The researchers, led by Yong Wang, used a variety of statistical techniques to combine data from 163 public ping servers and 136 traceroute servers into a precise estimate of the range of possible physical locations for a particular IP address. They state that, despite the large number of data sources they need to combine, their technique is capable of real-time use, giving results in just one or two seconds in real-world applications. The novel technique uses several iterations to successively hone in on a target’s location.
How it works
Step one: a signal travels through optical cables at about two-thirds the speed of light, which drops down to about four-ninths the speed of light once you account for queuing at uncongested routers. The researchers’ first iteration takes advantage of this fact by pinging the targeted address from multiple servers, then recording the amount of time that it takes a signal to return. Since the servers have known locations, this method of absolute timing results in a selection of circles around the ping servers; and the target must lie within the area where all of these circles overlap.

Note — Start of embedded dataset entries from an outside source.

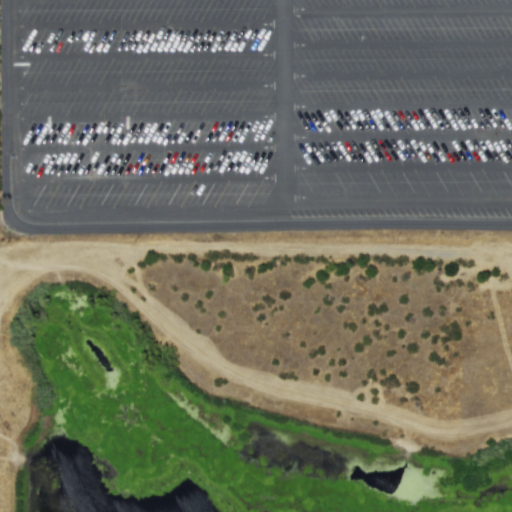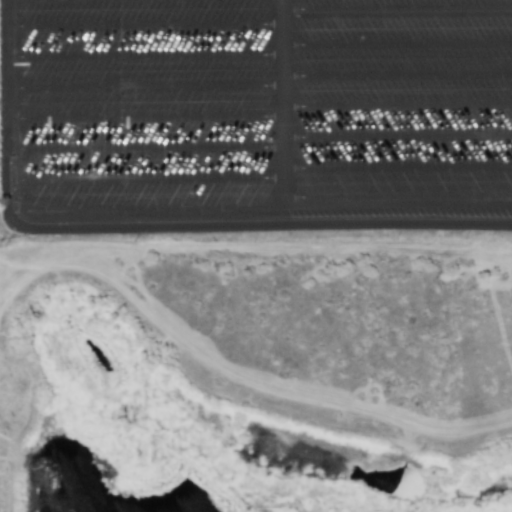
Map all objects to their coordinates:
road: (400, 10)
road: (146, 21)
road: (400, 41)
road: (146, 56)
road: (400, 72)
road: (147, 86)
road: (400, 99)
road: (288, 106)
road: (6, 108)
road: (147, 114)
road: (400, 133)
road: (152, 147)
road: (400, 161)
road: (152, 178)
road: (400, 198)
road: (151, 212)
road: (206, 226)
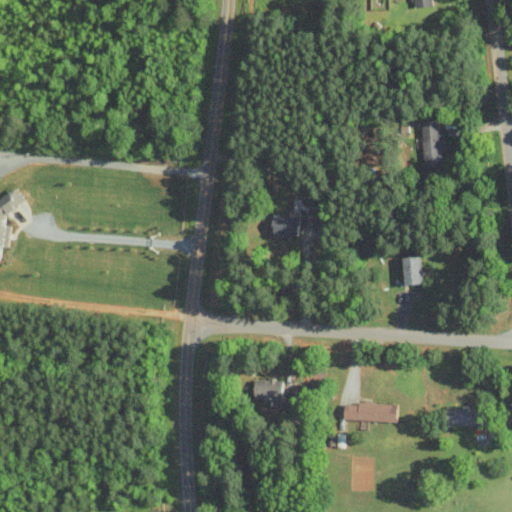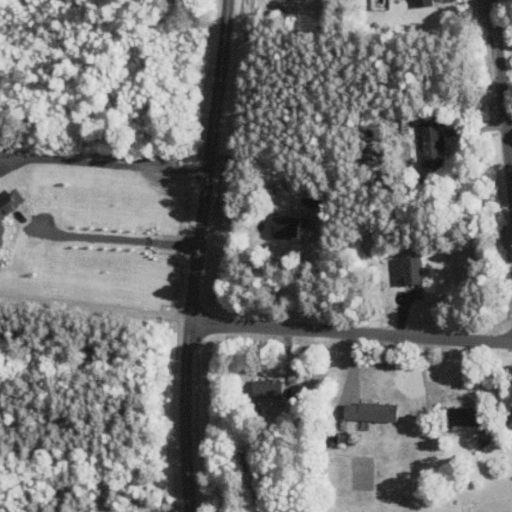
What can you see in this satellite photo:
building: (422, 2)
road: (502, 89)
building: (431, 143)
road: (109, 168)
building: (4, 217)
building: (284, 226)
road: (122, 242)
road: (198, 255)
building: (412, 269)
road: (304, 277)
road: (351, 332)
building: (267, 388)
building: (370, 411)
building: (462, 416)
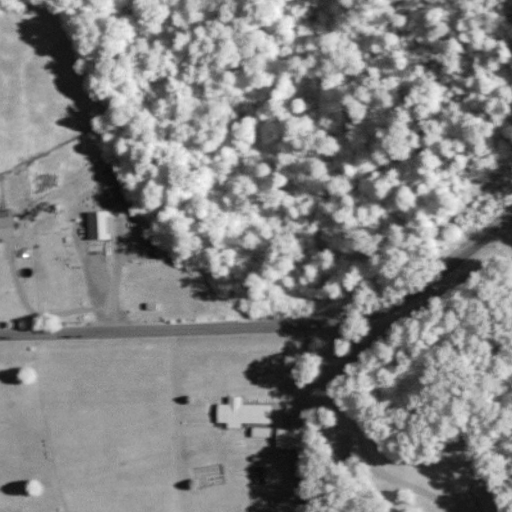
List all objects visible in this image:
road: (272, 323)
building: (240, 412)
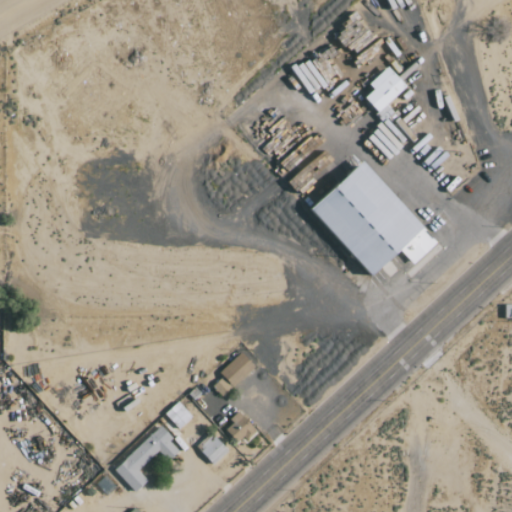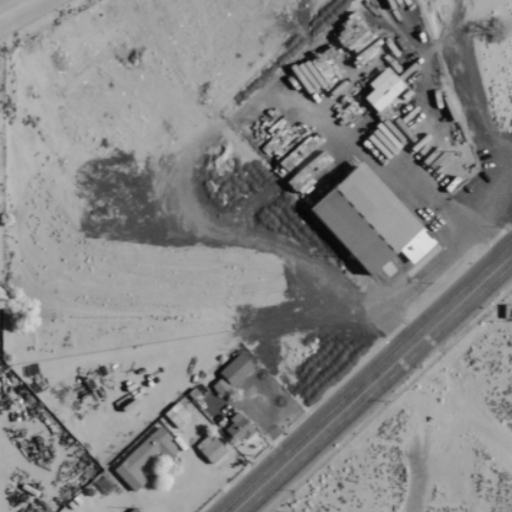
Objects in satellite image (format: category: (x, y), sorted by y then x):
building: (383, 89)
building: (371, 221)
road: (427, 268)
building: (236, 369)
road: (373, 384)
building: (220, 387)
building: (238, 428)
building: (211, 449)
building: (144, 457)
road: (210, 483)
road: (140, 497)
building: (134, 510)
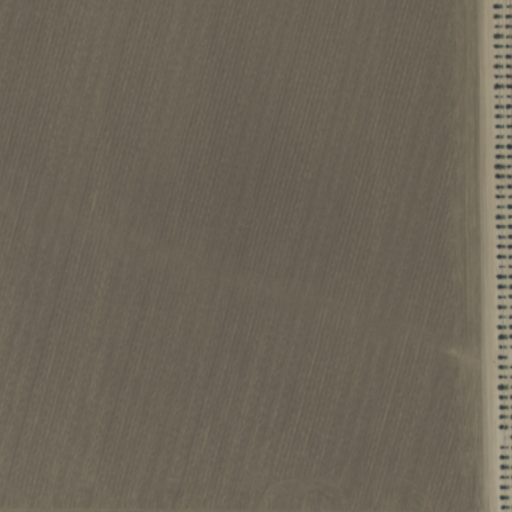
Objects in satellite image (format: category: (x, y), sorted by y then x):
crop: (255, 255)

At this point, the researchers have a pretty good idea of the general area of the target address, (to within several miles) so they can start homing in by looking for local landmarks.

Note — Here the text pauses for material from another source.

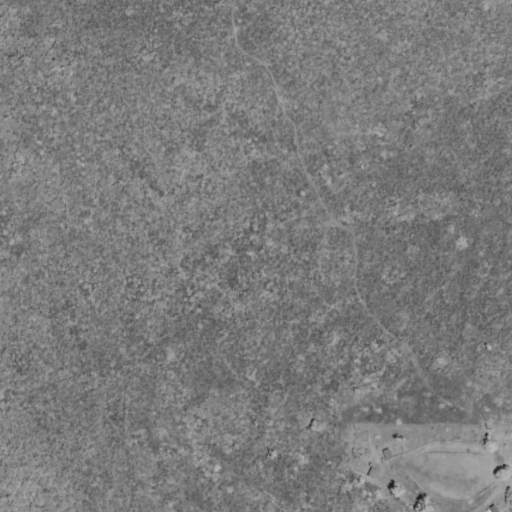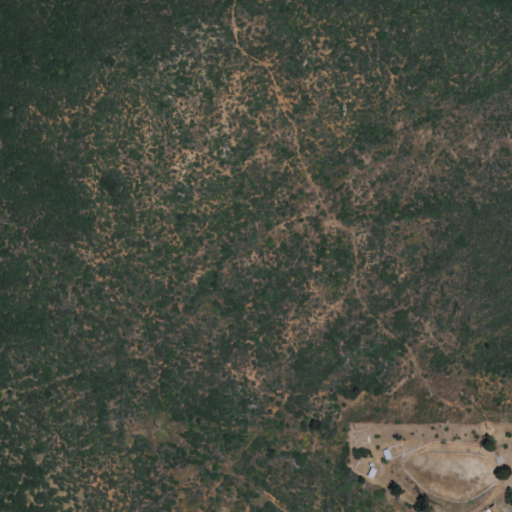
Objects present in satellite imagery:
road: (309, 180)
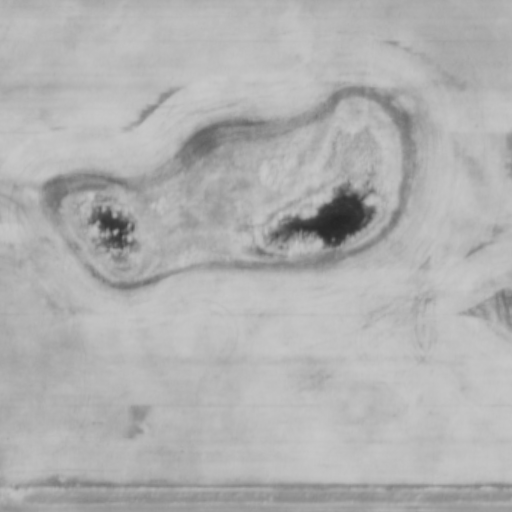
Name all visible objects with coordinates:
road: (255, 509)
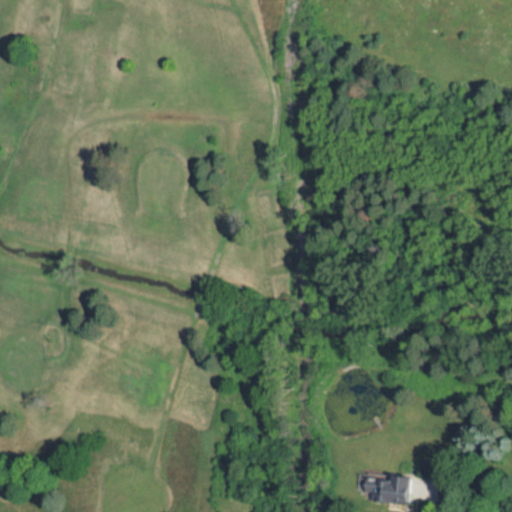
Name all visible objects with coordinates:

Step two: a selection of points within the possible area are selected, and these geographic points are converted into their corresponding postal ZIP codes. For each ZIP code found, a commercial mapping service is used to guess at a variety of possible businesses, schools, and other institutions in the area. The researchers are looking for locations that publish their street address on their website and also host their website from that same physical address. The websites of the candidate business are scraped, looking for a street address.

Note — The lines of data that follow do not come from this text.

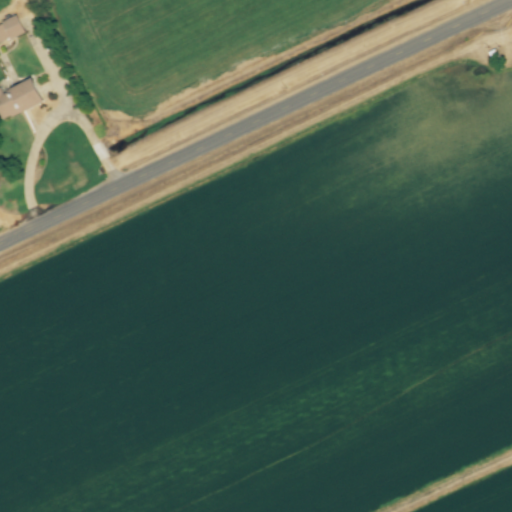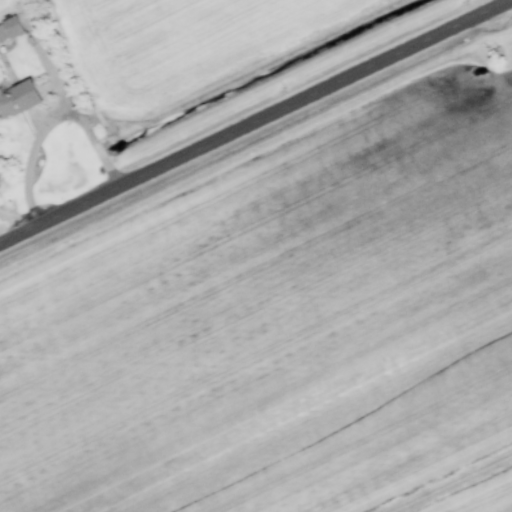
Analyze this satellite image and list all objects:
building: (10, 29)
road: (54, 72)
building: (18, 99)
road: (49, 122)
road: (255, 122)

Meanwhile, a couple of clever techniques are used to weed out websites that are hosted by a CDN, on a shared hosting service, or otherwise located away from the physical address. The resulting places are very important landmarks, because they combine a known location on the network with a precise geographic point.
Step three: now that the researchers have reliable pairs of IP and physical addresses, they can start searching for Internet backbone routers in the vicinity. They send traceroute requests from as many servers as possible to both the nearby landmarks and to the target IP address. Comparing some of these traces and the geographic locations of the known landmarks, they can deduce which nearby routers are connected to both the target and the landmark.
Then, using timing data from the pings, they eliminate congested routers which add too much delay to be reliable sources of distance data. The time it takes these nearby routers to ping the target allows for another, more fine-grained set of circles which constrain the target’s location again, this time down to the area of just a few city blocks.
It turns out that physical distances vary in close proportion with relative ping times of nearby landmarks. The researchers can look at a particular router and see how long it takes pings through that router to reach landmarks and the target. The relative ping times can then be translated into quite accurate local distances. Now, the research team can guess how close the target is to the small number of landmarks which remain in the possible area, and associate its physical location with that of the nearest, most reliable landmark.
This final analysis gives a very good guess at the target’s location: the median estimate is about 690m away from the target’s actual position. That’s almost close enough to send in the black helicopters—or the lawyers.
Here come the ads
The most important part of the research is that the method described is completely client independent: it doesn’t require any particular software on (or even permission from) the computer being targeted. This makes it particularly valuable to advertisers, who can now choose to target ads for the burger joint down the street or the record shop a block over.
But the technique also has some serious privacy implications. Before this, turning an IP address into a truly accurate location required a lot of work and some human interaction. With this method, the barriers to accessing real location data are considerably lower.